02002ef6f3 Added row-storage optimizations for trmm, trsm.
Details:
- Implemented algorithmic optimizations for trmm and trsm whereby the right
  side case is now handled explicitly, rather than induced indirectly by
  transposing and swapping strides on operands. This allows us to walk through
  the output matrix with favorable access patterns no matter how it is stored,
  for all parameter combinations.
- Renamed trmm and trsm blocked variants so that there is no longer a
  lower/upper distinction. Instead, we simply label the variants by which
  dimension is partitioned and whether the variant marches forwards or
  backwards through the corresponding partitioned operands.

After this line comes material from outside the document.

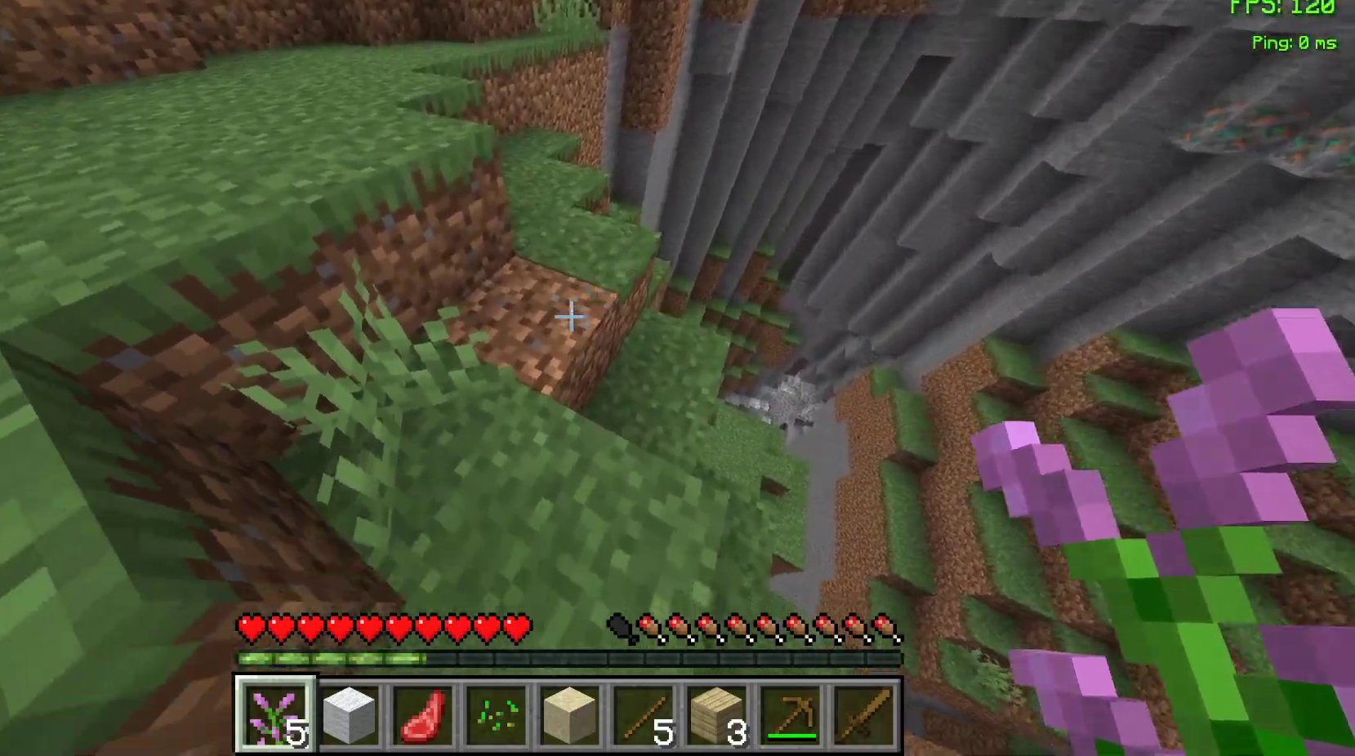
{"keys": [], "mouse": [], "events": [[50, "w", "down"], [133, "w", "up"]]}
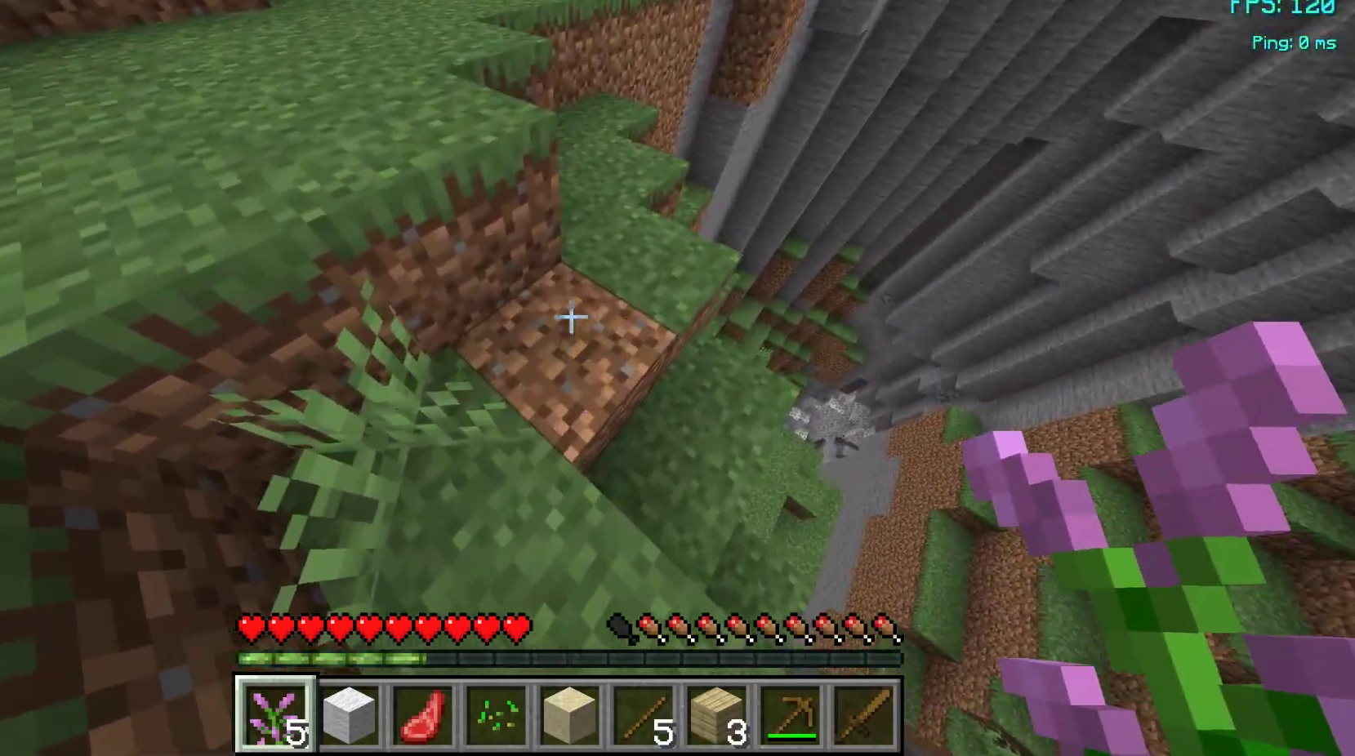
{"keys": [], "mouse": [], "events": [[50, "s", "down"], [200, "s", "up"]]}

- Added support for row-stored packing of lower and upper triangular matrices
  (as provided by bli_packm_blk_var3.c).
- Fixed a performance bug in bli_determine_blocksize_b() whereby the cache
  blocksize  extensions (if non-zero) were not being used to appropriately size
  the first iteration (ie: the bottom/right edge case).
- Updated comments in bli_kernel.h to indicate that both MC and NC must be
  whole multiples of MR AND NR. This is needed for the case of trsm_r where,
  in order to reuse existing left-side gemmtrsm fused micro-kernels, the
  packing of A (left-hand operand) and B (right-hand operand) is done with
  NR and MR, respectively (instead of MR and NR).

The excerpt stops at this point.